John Sheard applauds some good common sense from Countryside Agency boss Ewen Cameron

NOW I have in the past been accused of being somewhat cynical. Quite recently, a correspondent to this column also accused me of "hating" Londoners. Both accusations, I assure you dear reader, are quite foundless.

    Elbolton
 Can this grow to love...
*
    Townscape
 ...this?
Just because I have a deep suspicion of the commitment of any politician or civil servant who happens to get handed a countryside brief does not mean I am cynical. Just because most Londoners wouldn't know wheat from a wheatear* does not mean I hate them.

But as someone who for many years has done his humble best to write about country matters in terms simple enough for the average townie to understand, I do sometimes despair: what else can you do when some city children do not know that milk comes from cows not bottles?

So this week, it came as something of a shock to find I had an ally in a top civil servant: Ewen Cameron, chairman of the Government's very own Countryside Agency, whose job is to make rural life better not just for country folk but for townies who come here to relax.

In a speech to the very heart blood of rural England - visitors and exhibitors at the Royal Agricultural Show in Warwickshire - Mr Cameron pledged the agency to "do its part to strengthen the links between town and country."

A key objective of that drive, he promised, would be "focused on the urban fringe where rural diversification into the recreational, health and local produce markets have the greatest potential to link town and country physically, socially and economically."

Now for us in the Yorkshire Dales, this is good news.
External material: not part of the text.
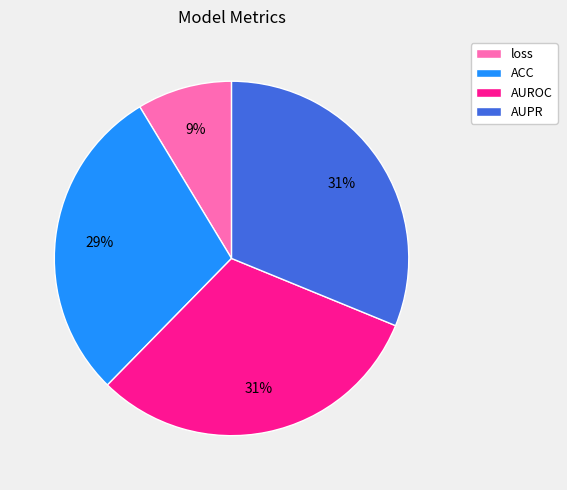

How many slices are in this pie chart?

4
Although much of our countryside is as close as you can get in England to out and out wilderness, we are surrounded on three sides by heavily built up areas: the old West Riding to the South, East Lancashire and Preston to the West, and the old heavy industrial towns of Teeside to the North East.
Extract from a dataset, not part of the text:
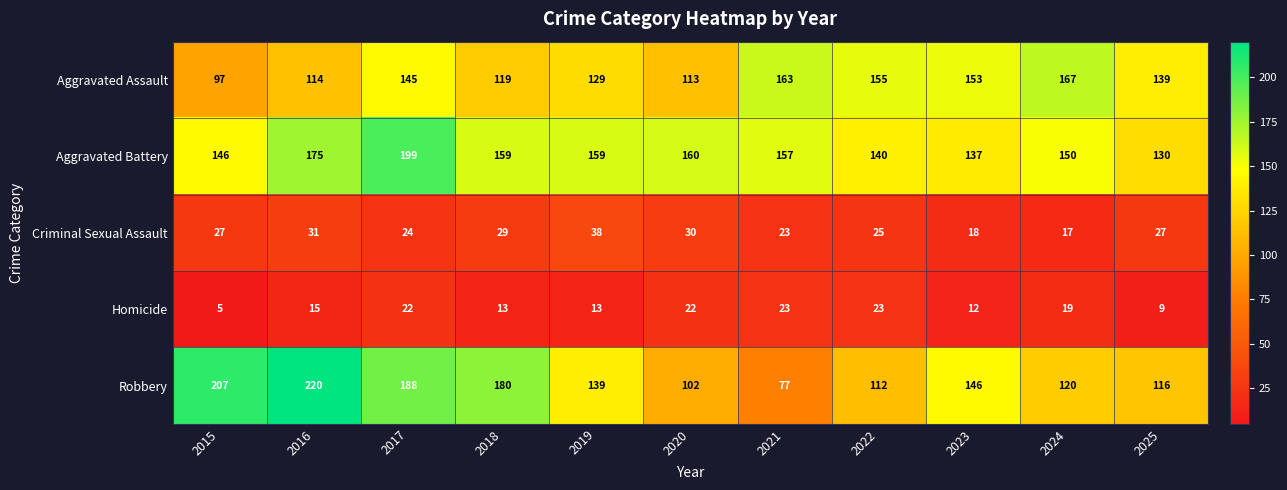

Which series has the largest total across all categories?

Aggravated Battery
Whether we like it or not, millions of urban people in these areas look upon the Dales as their natural playground, to be enjoy by God-given right. And as foot and mouth demonstrated last year, the income they bring into the Dales is essential for the economic survival of rural folk.

Ewen Cameron's plans - if, of course, they get Government funding - will include a drive to educate towns folk that, if they want this playground to survive, they must pay for it in more ways than direct taxation.

This will mean explaining that farming and rural conservation go hand in hand: you can't have one without the other. So, the message will go, if you want to support the countryside, next time you are in the supermarket, shell out a few more coppers for high quality, locally produced food.

In return, perhaps they can also teach the minority of badly behaved townies a few of the simple rules of country life, like not leaving litter, closing gates, keeping dogs of leads etc etc.

With farming going through its greatest turmoil in seventy years, rural business just getting off its knees after FMD, and most rural services under threat from lack of use, country folk need to co-exist in peace with our urban cousins. We may not always like it but in today's changing world, we must lump it at least.

So I wish the Countryside Agency every success is it new project. I shall, however, watch progress with a somewhat sceptical eye.

*A wheatear is a bird - not a cereal!